3 - Racing

Getting More Out of Feature Engineering and Tuning for Machine Learning

Startup!

library(tidymodels)
library(finetune)
library(bonsai)

tidymodels_prefer()
theme_set(theme_bw())
options(pillar.advice = FALSE, pillar.min_title_chars = Inf)

More startup!

# Load our example data for this section
"https://raw.githubusercontent.com/tidymodels/" |> 
  paste0("workshops/main/slides/class_data.RData") |> 
  url() |> 
  load()

set.seed(429)
sim_split <- initial_split(class_data, prop = 0.75, strata = class)
sim_train <- training(sim_split)
sim_test  <- testing(sim_split)

set.seed(523)
sim_rs <- vfold_cv(sim_train, v = 10, strata = class)

First, a shameless promotion

Efficient Grid Search

Making Grid Search More Efficient

Previously, we evaluated 250 models (25 candidates times 10 resamples).

We can make this go faster using parallel processing.

Also, for some models, we can fit far fewer models than the number being evaluated.

For example, with boosted trees, a model with X trees can often predict on candidates with fewer than X trees (i.e., no retraining).

These strategies can lead to enormous speed-ups.

Model Racing

Racing is an old tool that we can use to go even faster.

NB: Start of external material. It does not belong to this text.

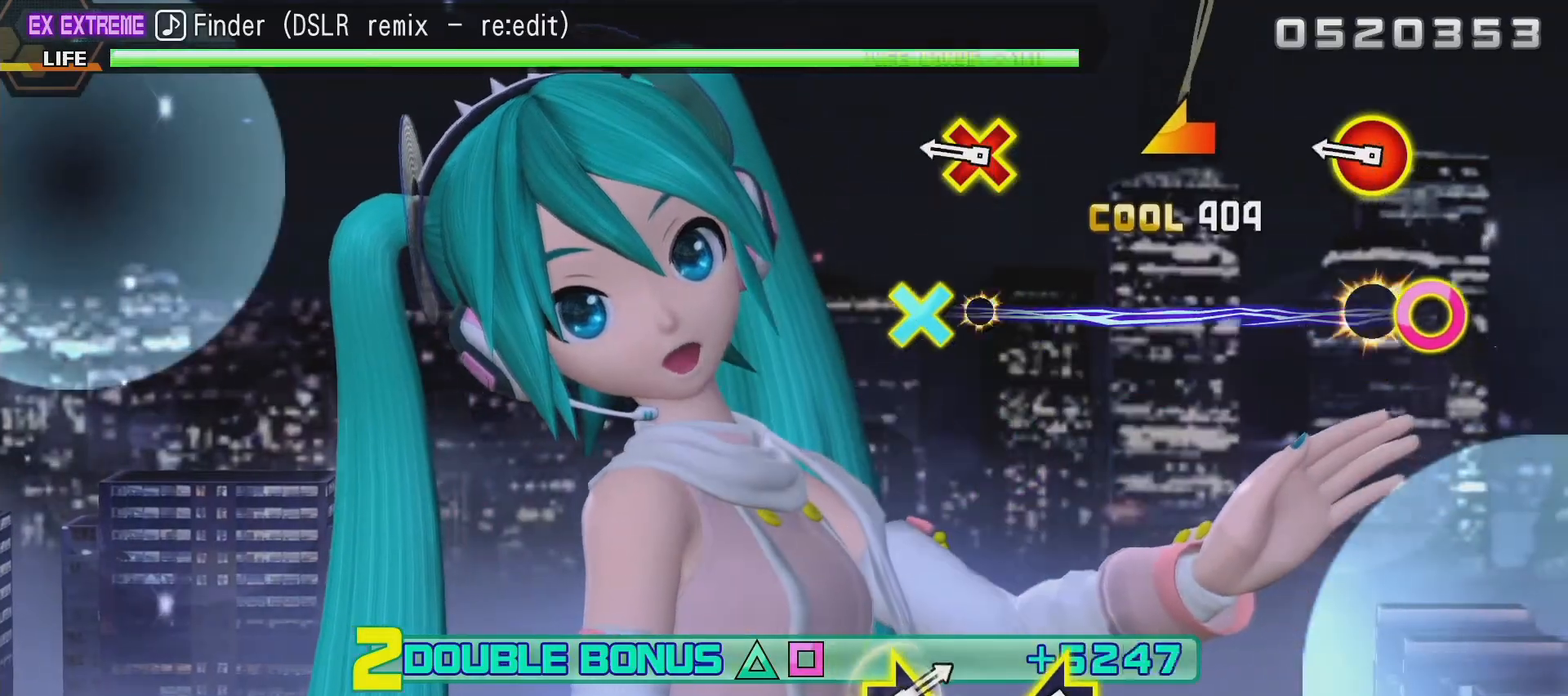
{"buttons": ["CIRCLE", "R2"], "left_stick": "center", "right_stick": "center", "events": [[83, "CIRCLE", "up"], [83, "DPAD_DOWN", "up"], [367, "CIRCLE", "down"], [367, "DPAD_DOWN", "down"], [500, "DPAD_DOWN", "up"]]}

Evaluate all of the candidate models, but only for a few resamples.
Determine which candidates have a low probability of being selected (cough, cough, tanh activation, cough).
Eliminate poor candidates.
Repeat with next resample (until no more resamples remain).

This can result in fitting a small number of models.

It is not an iterative search; it is an adaptive grid search.

TMwR, TMwR example, AML4TD

Discarding Candidates

How do we eliminate tuning parameter combinations?

There are a few methods to do so. We’ll use one based on analysis of variance (ANOVA).

However… there is typically a large resampling effect in the results.

Resampling Results (Non-Racing)

Here are some realistic (but simulated) examples of two candidate models.

An error estimate is measured for each of 10 resamples.

The lines connect resamples.

There is usually a significant resample-to-resample effect (rank corr: 0.83).

Are Candidates Different?

One way to evaluate these models is to do a paired t-test

or a t-test on their differences matched by resamples

With \(n = 10\) resamples, the confidence interval for the difference in the model error is (0.99, 2.8), indicating that candidate number 2 has a smaller error.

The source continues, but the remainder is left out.